----- Data to process

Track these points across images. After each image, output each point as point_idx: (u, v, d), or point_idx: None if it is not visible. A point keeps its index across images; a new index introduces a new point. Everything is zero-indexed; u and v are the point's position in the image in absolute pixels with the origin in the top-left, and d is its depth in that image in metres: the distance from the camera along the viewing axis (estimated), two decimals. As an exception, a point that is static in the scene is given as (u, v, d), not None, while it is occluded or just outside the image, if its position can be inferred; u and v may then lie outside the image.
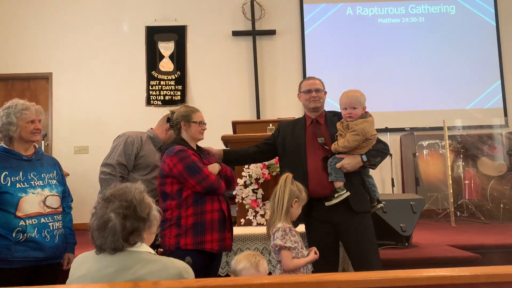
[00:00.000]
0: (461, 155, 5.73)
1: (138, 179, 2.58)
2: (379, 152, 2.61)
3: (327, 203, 2.51)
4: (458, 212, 5.45)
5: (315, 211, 2.60)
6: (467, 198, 5.57)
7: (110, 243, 1.43)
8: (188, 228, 2.39)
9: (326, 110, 2.83)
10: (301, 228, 2.67)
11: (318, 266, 2.60)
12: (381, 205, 2.68)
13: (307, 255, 2.32)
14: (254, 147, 2.88)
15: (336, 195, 2.50)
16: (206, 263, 2.46)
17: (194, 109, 2.68)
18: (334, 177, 2.54)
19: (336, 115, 2.75)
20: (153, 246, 2.05)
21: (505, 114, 6.53)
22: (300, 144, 2.69)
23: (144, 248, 1.50)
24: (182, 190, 2.44)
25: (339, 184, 2.53)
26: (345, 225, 2.55)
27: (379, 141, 2.66)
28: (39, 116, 2.42)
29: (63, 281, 1.64)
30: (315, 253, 2.34)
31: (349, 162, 2.52)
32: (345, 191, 2.50)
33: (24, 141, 2.37)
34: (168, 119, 2.71)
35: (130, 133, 2.98)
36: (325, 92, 2.79)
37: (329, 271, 2.39)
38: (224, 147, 3.78)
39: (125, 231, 1.44)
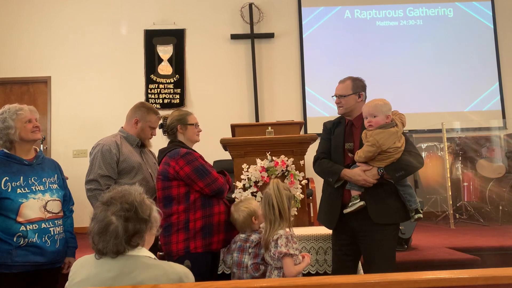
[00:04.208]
0: (460, 158, 5.74)
1: (129, 184, 2.55)
2: (403, 165, 2.41)
3: (344, 211, 2.50)
4: (457, 215, 5.46)
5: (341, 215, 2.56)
6: (466, 200, 5.58)
7: (113, 246, 1.42)
8: (197, 231, 2.41)
9: None
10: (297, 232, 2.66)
11: (336, 267, 2.65)
12: (419, 215, 2.47)
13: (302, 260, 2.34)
14: (327, 160, 2.64)
15: (350, 204, 2.47)
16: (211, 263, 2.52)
17: (188, 112, 2.72)
18: (349, 186, 2.51)
19: None
20: (154, 248, 2.05)
21: (503, 116, 6.54)
22: (338, 146, 2.62)
23: (143, 252, 1.49)
24: (190, 192, 2.45)
25: (354, 193, 2.48)
26: (361, 233, 2.50)
27: (408, 153, 2.45)
28: (34, 115, 2.42)
29: (63, 285, 1.63)
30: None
31: (360, 174, 2.43)
32: (358, 200, 2.44)
33: (25, 142, 2.36)
34: (161, 125, 2.71)
35: (103, 142, 2.84)
36: (360, 94, 2.60)
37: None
38: (223, 150, 3.78)
39: (128, 234, 1.43)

----------

— What you will do —
Copy each entry exactly as written, and drop the pictures from the copy.

— Task answer —
Track these points across images. After each image, output each point as point_idx: (u, v, d), or point_idx: None if it is not visible. A point keeps its index across images; a new index introduces a new point. Everything is zero-indexed; u and v are the point's position in the image in absolute pixels with the origin in the top-left, and d is its depth in that image in metres: the distance from the camera along the viewing axis (estimated), two decimals. As an exception, a point that is static in the scene is given as (u, v, d), not None, while it is occluded or just outside the image, if its position can be inferred; u and v may then lie outside the image.
[00:00.000]
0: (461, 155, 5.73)
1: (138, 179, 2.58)
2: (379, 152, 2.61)
3: (327, 203, 2.51)
4: (458, 212, 5.45)
5: (315, 211, 2.60)
6: (467, 198, 5.57)
7: (110, 243, 1.43)
8: (188, 228, 2.39)
9: (326, 110, 2.83)
10: (301, 228, 2.67)
11: (318, 266, 2.60)
12: (381, 205, 2.68)
13: (307, 255, 2.32)
14: (254, 147, 2.88)
15: (336, 195, 2.50)
16: (206, 263, 2.46)
17: (194, 109, 2.68)
18: (334, 177, 2.54)
19: (336, 115, 2.75)
20: (153, 246, 2.05)
21: (505, 114, 6.53)
22: (300, 144, 2.69)
23: (144, 248, 1.50)
24: (182, 190, 2.44)
25: (339, 184, 2.53)
26: (345, 225, 2.55)
27: (379, 141, 2.66)
28: (39, 116, 2.42)
29: (63, 281, 1.64)
30: (315, 253, 2.34)
31: (349, 162, 2.52)
32: (345, 191, 2.50)
33: (24, 141, 2.37)
34: (168, 119, 2.71)
35: (130, 133, 2.98)
36: (325, 92, 2.79)
37: (329, 271, 2.39)
38: (224, 147, 3.78)
39: (125, 231, 1.44)
[00:04.208]
0: (460, 158, 5.74)
1: (129, 184, 2.55)
2: (403, 165, 2.41)
3: (344, 211, 2.50)
4: (457, 215, 5.46)
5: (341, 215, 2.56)
6: (466, 200, 5.58)
7: (113, 246, 1.42)
8: (197, 231, 2.41)
9: None
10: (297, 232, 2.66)
11: (336, 267, 2.65)
12: (419, 215, 2.47)
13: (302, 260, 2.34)
14: (327, 160, 2.64)
15: (350, 204, 2.47)
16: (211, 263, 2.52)
17: (188, 112, 2.72)
18: (349, 186, 2.51)
19: None
20: (154, 248, 2.05)
21: (503, 116, 6.54)
22: (338, 146, 2.62)
23: (143, 252, 1.49)
24: (190, 192, 2.45)
25: (354, 193, 2.48)
26: (361, 233, 2.50)
27: (408, 153, 2.45)
28: (34, 115, 2.42)
29: (63, 285, 1.63)
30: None
31: (360, 174, 2.43)
32: (358, 200, 2.44)
33: (25, 142, 2.36)
34: (161, 125, 2.71)
35: (103, 142, 2.84)
36: (360, 94, 2.60)
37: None
38: (223, 150, 3.78)
39: (128, 234, 1.43)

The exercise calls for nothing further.